Web Data - GA4

Category:

Data Integration & Analytics

Project For:

Svedea AB

Duration:

6 months

Web Data - GA4


Tools & Technologies

ETL Techniques: Extract, Transform, Load Data Storage: Microsoft Azure Blob Storage, Google Cloud Storage

Data Warehouse: Snowflake, BigQuery

Analytics Server: GA4

Visualization: Tableau

Languages: Python, SQL

Situation

The transition from Google's Universal Analytics to GA4 raised concerns within the company's digital marketing team, as continuity of critical web analytics data was essential. The objective was to migrate important historical data from Universal Analytics and integrate new GA4 data into the central data warehouse. This integration was vital for consolidating web analytics with internal systems, enabling comprehensive tracking of traffic sources and their impact on sales.


Task

The key objectives were:

  • Migrate valuable data from Universal Analytics, ensuring no loss of critical historical data during the transition.

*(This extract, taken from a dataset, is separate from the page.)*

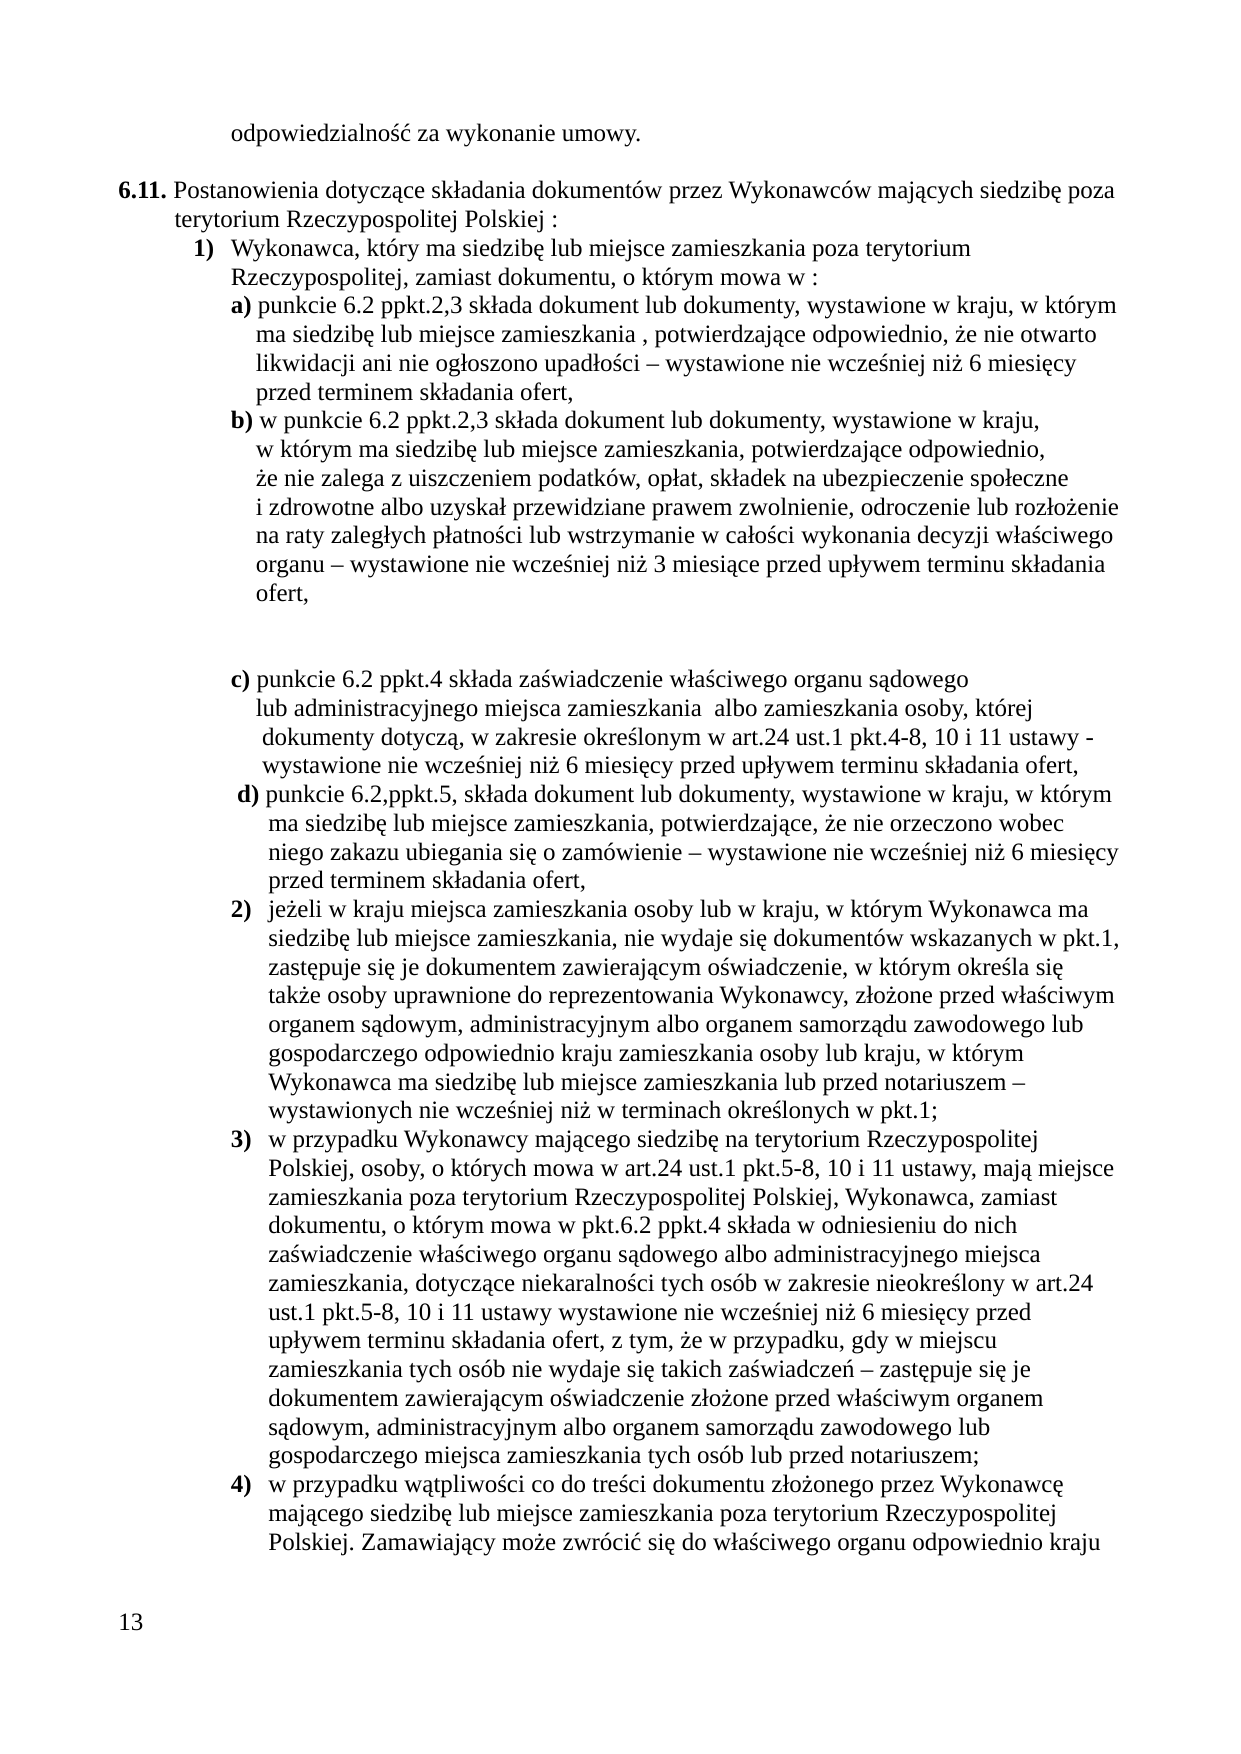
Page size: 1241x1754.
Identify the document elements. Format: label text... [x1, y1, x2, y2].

  • Integrate GA4 data into the data warehouse to enable a unified web and sales data view.

  • Seamlessly merge data from multiple sources (such as cloud storage platforms) into the data warehouse while maintaining data integrity and accommodating the evolving nature of GA4 data structures.


Action

The project involved the following steps:

  1. Data Migration from Universal Analytics:

    • Data Extraction: Historical data was exported in CSV format and stored in a secure cloud storage solution.

    • Data Loading: The exported data was imported into Snowflake after appropriate table structures were created to preserve the historical data.

  2. GA4 Data Integration:

    • Schema Management: A process was developed to handle the evolving GA4 table structures. This included extracting table schemas from BigQuery, creating corresponding tables in Snowflake, and managing schema changes over time.

    • Data Pipeline Development: GA4 data, stored in JSON format in cloud storage, was transformed using Python scripts and scheduled queries. These prepared the data for smooth integration into Snowflake.

    • Data Staging & Integration: The transformed GA4 data was staged and loaded into Snowflake using stored procedures to ensure accurate and efficient loading into raw and master tables.

  3. Data Consolidation and Visualization:

    • The GA4 data was linked with internal systems, enabling detailed tracking of sales channels, whether from web traffic or other sources.

    • A Tableau dashboard was created, providing actionable insights into the effectiveness of marketing efforts.

Result

The project successfully transitioned seamlessly from Universal Analytics to GA4, with all critical data being migrated and integrated into Snowflake. The new, centralized data repository enabled a comprehensive analysis of marketing efforts and their direct impact on sales performance. Key outcomes included:

  • Enhanced Tracking: Detailed tracking of sales back to their traffic sources, helping identify the most effective marketing channels.

  • Operational Efficiency: Automated data pipelines reduced manual data processing, allowing for real-time insights and quicker decision-making.

  • Strategic Insights: A Tableau dashboard offered clear insights into campaign performance, optimizing future marketing strategies


Challenges & Solutions

  • Challenge: The evolving nature of GA4 data and limited documentation made it difficult to understand and map data structures between GA4 and BigQuery.

  • Solution: Data quality checks and adaptable integration processes were developed to manage ongoing schema changes and ensure reliable data processing.


Impact & Contributions

The successful integration and visualization of GA4 data provided the marketing team with crucial insights into the performance of different traffic sources and their contribution to sales. This project ensured the continuity of data during a major platform transition and empowered the team with data-driven insights, improving their strategic planning and execution.


Conclusion

This project demonstrates expertise in managing complex data migrations and integrations using modern tools and methodologies. It highlights adaptability in evolving data environments while ensuring data integrity and business value—essential skills in data engineering.


Visuals & Samples & Link to Full Project

Visuals and links are unavailable due to confidentiality and the internal nature of the data.